Dans le panneau suivant, une femme en train de filer la laine. Le geste soigneux, devant cette machine traditionnelle de filage, elle continue son travail. Un panneau qui renvoie au temps, à la mémoire et au savoir-faire transmis de génération en génération. Enfin, le panneau droit met en scène une jeune fille penchée sur un petit métier triangulaire, concentrée sur son ouvrage, tandis qu’une femme au profil noble se tient à ses côtés, le regard tourné vers l’horizon, incarnation d’une figure méditerranéenne sereine et intemporelle.

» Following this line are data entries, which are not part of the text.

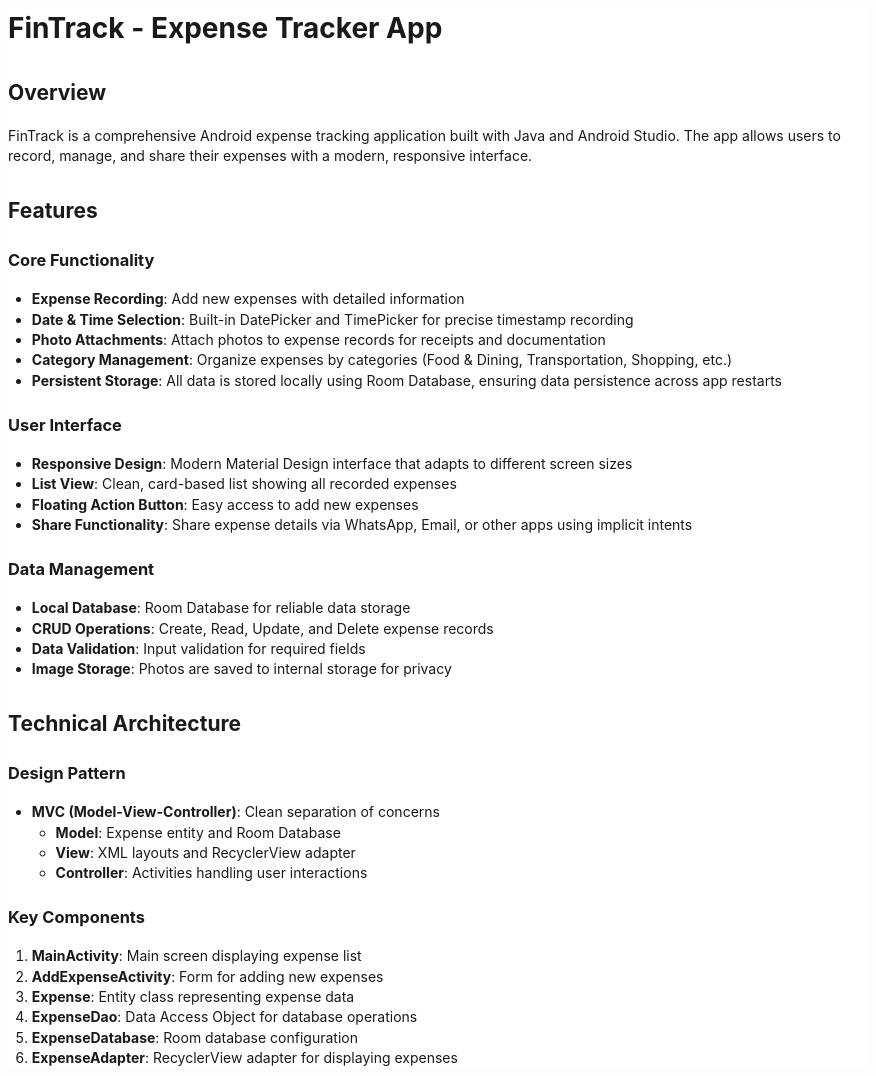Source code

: # FinTrack - Expense Tracker App

## Overview
FinTrack is a comprehensive Android expense tracking application built with Java and Android Studio. The app allows users to record, manage, and share their expenses with a modern, responsive interface.

## Features

### Core Functionality
- **Expense Recording**: Add new expenses with detailed information
- **Date & Time Selection**: Built-in DatePicker and TimePicker for precise timestamp recording
- **Photo Attachments**: Attach photos to expense records for receipts and documentation
- **Category Management**: Organize expenses by categories (Food & Dining, Transportation, Shopping, etc.)
- **Persistent Storage**: All data is stored locally using Room Database, ensuring data persistence across app restarts

### User Interface
- **Responsive Design**: Modern Material Design interface that adapts to different screen sizes
- **List View**: Clean, card-based list showing all recorded expenses
- **Floating Action Button**: Easy access to add new expenses
- **Share Functionality**: Share expense details via WhatsApp, Email, or other apps using implicit intents

### Data Management
- **Local Database**: Room Database for reliable data storage
- **CRUD Operations**: Create, Read, Update, and Delete expense records
- **Data Validation**: Input validation for required fields
- **Image Storage**: Photos are saved to internal storage for privacy

## Technical Architecture

### Design Pattern
- **MVC (Model-View-Controller)**: Clean separation of concerns
  - **Model**: Expense entity and Room Database
  - **View**: XML layouts and RecyclerView adapter
  - **Controller**: Activities handling user interactions

### Key Components
1. **MainActivity**: Main screen displaying expense list
2. **AddExpenseActivity**: Form for adding new expenses
3. **Expense**: Entity class representing expense data
4. **ExpenseDao**: Data Access Object for database operations
5. **ExpenseDatabase**: Room database configuration
6. **ExpenseAdapter**: RecyclerView adapter for displaying expenses
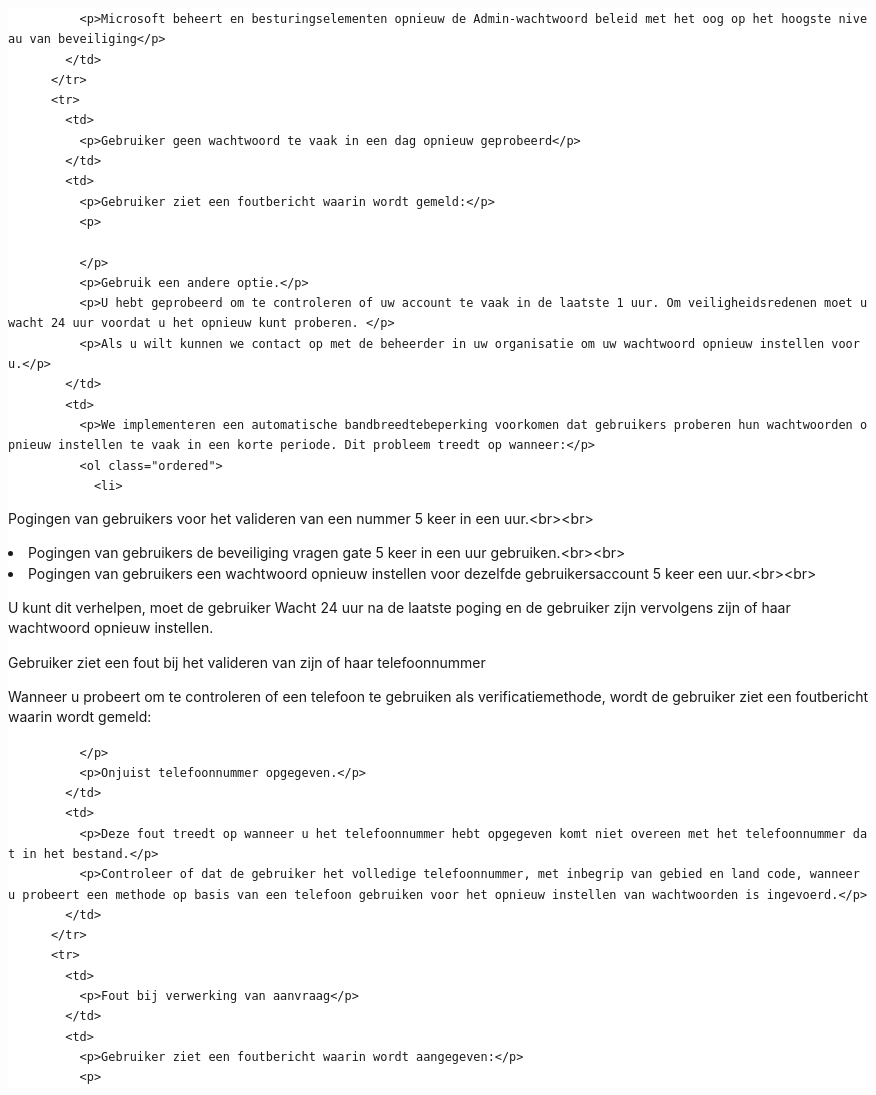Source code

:               <p>Microsoft beheert en besturingselementen opnieuw de Admin-wachtwoord beleid met het oog op het hoogste niveau van beveiliging</p>
            </td>
          </tr>
          <tr>
            <td>
              <p>Gebruiker geen wachtwoord te vaak in een dag opnieuw geprobeerd</p>
            </td>
            <td>
              <p>Gebruiker ziet een foutbericht waarin wordt gemeld:</p>
              <p>

              </p>
              <p>Gebruik een andere optie.</p>
              <p>U hebt geprobeerd om te controleren of uw account te vaak in de laatste 1 uur. Om veiligheidsredenen moet u wacht 24 uur voordat u het opnieuw kunt proberen. </p>
              <p>Als u wilt kunnen we contact op met de beheerder in uw organisatie om uw wachtwoord opnieuw instellen voor u.</p>
            </td>
            <td>
              <p>We implementeren een automatische bandbreedtebeperking voorkomen dat gebruikers proberen hun wachtwoorden opnieuw instellen te vaak in een korte periode. Dit probleem treedt op wanneer:</p>
              <ol class="ordered">
                <li>
Pogingen van gebruikers voor het valideren van een nummer 5 keer in een uur.<br\><br\></li>
                <li>
Pogingen van gebruikers de beveiliging vragen gate 5 keer in een uur gebruiken.<br\><br\></li>
                <li>
Pogingen van gebruikers een wachtwoord opnieuw instellen voor dezelfde gebruikersaccount 5 keer een uur.<br\><br\></li>
              </ol>
              <p>U kunt dit verhelpen, moet de gebruiker Wacht 24 uur na de laatste poging en de gebruiker zijn vervolgens zijn of haar wachtwoord opnieuw instellen.</p>
            </td>
          </tr>
          <tr>
            <td>
              <p>Gebruiker ziet een fout bij het valideren van zijn of haar telefoonnummer</p>
            </td>
            <td>
              <p>Wanneer u probeert om te controleren of een telefoon te gebruiken als verificatiemethode, wordt de gebruiker ziet een foutbericht waarin wordt gemeld:</p>
              <p>

              </p>
              <p>Onjuist telefoonnummer opgegeven.</p>
            </td>
            <td>
              <p>Deze fout treedt op wanneer u het telefoonnummer hebt opgegeven komt niet overeen met het telefoonnummer dat in het bestand.</p>
              <p>Controleer of dat de gebruiker het volledige telefoonnummer, met inbegrip van gebied en land code, wanneer u probeert een methode op basis van een telefoon gebruiken voor het opnieuw instellen van wachtwoorden is ingevoerd.</p>
            </td>
          </tr>
          <tr>
            <td>
              <p>Fout bij verwerking van aanvraag</p>
            </td>
            <td>
              <p>Gebruiker ziet een foutbericht waarin wordt aangegeven:</p>
              <p>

L’ensemble de la composition est unifié par un arrière-plan commun dominé par un large « barmakli » surmontant une porte traditionnelle de Sidi Bou Said, motif architectural reconnaissable entre tous : un minaret s’élève discrètement, créant un lien subtil entre l’espace intime des femmes et la présence tranquille de la ville, comme une respiration entre passé, quotidien et héritage spirituel.
Jellal Ben Abdallah, ce « conteur » de la Tunisie
Né en 1920 à Tunis, Jellal Ben Abdallah est l’un des peintres tunisiens les plus emblématiques du XXème siècle. Très tôt, il développe un sens aigu de l’observation et une passion pour le dessin. Son enfance est marquée par les couleurs, les ruelles et les scènes populaires de la médina de Tunis et de Sidi Bou Saïd, qui deviendront les cadres récurrents de son œuvre nourrissant son goût prononcé pour les atmosphères théâtrales et les intérieurs détaillés.
Autodidacte dans un premier temps, il s’inspire des miniatures orientales, des artisans et de l’imagerie populaire. Il fréquente rapidement les artistes de l’Ecole de Tunis, dont Amor Ghrairi, Aly Ben Salem et Jellal Ben Abdallah père (artisan en cuivre), qui enrichissent sa vision du patrimoine visuel tunisien. Son œuvre - scènes de mariage, henné, musiciens, artisanes, patios, ruelles, cafés...- constitue une archive visuelle de la Tunisie du XXème siècle.
Jellal Ben Abdallah a continué de travailler jusque dans les dernières années de sa vie. Il décède en 2017, laissant derrière lui une œuvre immense, recherchée par les collectionneurs et les passionnés d’art, et régulièrement présente dans les expositions et ventes aux enchères.